O brasileiro não conhece qualquer forma de convívio que não seja aquele ditado por um fundo emotivo.
(P.149) A própria religião católica, que permite aos devotos tratarem os santos de maneira intimista converge para isso. A religiosidade que aqui “pegou” é a de superficialidade, menos atenta aos cultos e as cerimônias, e mais apegadas ao colorido. Mais importante que a cerimônia é a festa que a acompanha.
(P.150) Até as religiões protestantes degeneram por aqui.
(P.153) Cap.06: Novos tempos.
(P.158) O sucesso do positivismo no Brasil e nos países latinos, se faz justamente por esse repouso que permite definições irresistíveis e imperativas. Sistema racional que se dizia perfeito, fixo e capaz de resistir a fluidez da vida. A infalibilidade e a rigidez deste pensamento agradaram aos brasileiros, pois não é o pensamento que deve se moldar a realidade, mas a realidade que deve se moldar ao pensamento.
(P.160) O positivismo é apenas um exemplo de todas as ideologias estrangeiras que trouxemos ao Brasil sem saber até que ponto elas se adaptariam as nossas terras.

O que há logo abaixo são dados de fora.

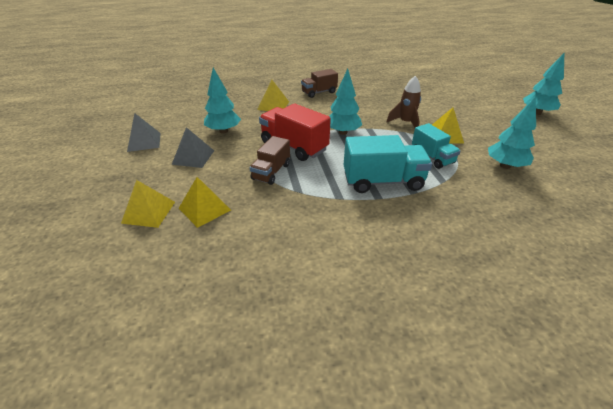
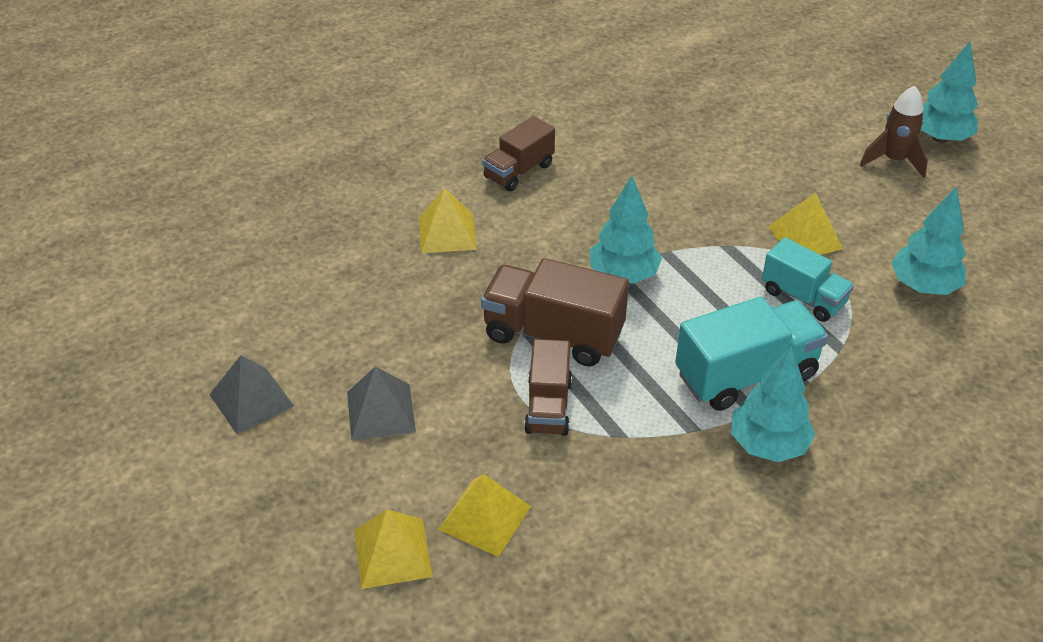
camera: 20 degrees left, 5 degrees up
(223, 131) = (393, 330): turquoise tree -> turquoise tree (768, 445)
(294, 146) = (553, 334): red truck -> brown truck
(405, 123) = (725, 221): brown rocket -> brown rocket (894, 160)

O liberalismo jamais se naturalizou entre nós e a democracia sempre foi um lamentável mal-entendido. Uma aristocracia rural e semifeudal importou esta ideologia e a acomodou de forma a não prejudicar seus direitos e privilégios.
Os movimentos reformadores na Brasil sempre foram feitos de cima para baixo: sempre de inspiração intelectual. Independência, reformas liberais e república foram assistidas pelo povo bestializado.
(P.161) Os velhos padrões coloniais viram-se seriamente ameaçados somente com a chegada da família real em 1808. Certamente que o cosmopolitismo deste evento não constituiu perigo aos senhores agrários, mas abriu novos horizontes. (P.163) Neste contexto, surgem nossos primeiros pensadores, intelectuais, escritores, literatos que segundo Junqueira Freire eram mais “belos que verdadeiros, mas arte que ciência, mais cúpula que alicerce”. Desta estufa nossa única flor foi Machado de Assis.
Ainda quando punham-se a cuidar e organizar coisas práticas, nossos homens de ideias eram mais palavras e lírios do que ação.
(P.169) Cap. 07: Nossa Revolução.
(P.171) A abolição marca o fim do predomínio agrário, sendo a proclamação da República uma resposta a este novo quadro social. Perto das agitações vividas pelos nossos vizinhos, a instauração da república no Brasil assemelha-se as “revoluções palacianas” europeias.
A grande revolução brasileira caminha lenta e certamente, sendo um processo que já dura ¾ de século.
(P.172) A abolição da escravatura preparou o terreno para um novo sistema que deslocou o centro gravitacional do rural para o urbano. É esta nossa revolução: o aniquilamento de nossas raízes ibéricas e a inauguração de um estilo novo.
Sérgio Buarque delega a culpa pela persistência dessa cultura ibérica a falta de uma cultura tipicamente americana.
(P.173) A passagem da plantação de cana para a lavoura de café, principalmente os cafezais do Oeste Paulista de 1840, mudou a sociedade e a dinâmica da economia brasileira. O café não depende tanto de trato quanto a cana, muitos cafeicultores viviam nas cidades, fazendo de suas fazendas uma simples fonte de renda, e não um mundo à parte como no caso das fazendas de cana. Passamos da figura do senhor de engenho para a do fazendeiro.
(P.181) Apoiando-se no pensamento de Herbert Smith, Sérgio Buarque propõe uma “revolução vertical” - é isto que falta à América do Sul. Diferente das revoluções de cúpula, era hora de tornar protagonistas os membros dos grupos dominados. O autor observa os acontecimentos de seu tempo e prevê que uma revolução contra as oligarquias está em marcha. Contra esta revolução erguem-se os fascistas, caudilhistas e integralistas, mas estes jamais fincaram bandeira no Brasil por três motivos: 1) repulsa dos povos americanos a hierarquia. 2) tendência natural as ideias das democracias liberais. 3) relativa ausência de preconceito de raça.
 Referência.
HOLANDA, Sérgio Buarque. Raízes do Brasil. 26ª ed. São Paulo. Companhia das Letras, 1995.



[1] Aviso aos conservadores que insistem em buscar um passado maravilhoso que simplesmente não existe.